(Exercise) Set down every line of the data, unchanged and complete.

*** Opening Records ***

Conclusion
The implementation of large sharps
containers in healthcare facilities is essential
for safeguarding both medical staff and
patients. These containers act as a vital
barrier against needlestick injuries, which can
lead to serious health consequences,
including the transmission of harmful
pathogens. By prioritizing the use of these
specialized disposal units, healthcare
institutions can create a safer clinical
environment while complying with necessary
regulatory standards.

*** Closing Records ***

(Response area)
Conclusion
The implementation of large sharps
containers in healthcare facilities is essential
for safeguarding both medical staff and
patients. These containers act as a vital
barrier against needlestick injuries, which can
lead to serious health consequences,
including the transmission of harmful
pathogens. By prioritizing the use of these
specialized disposal units, healthcare
institutions can create a safer clinical
environment while complying with necessary
regulatory standards.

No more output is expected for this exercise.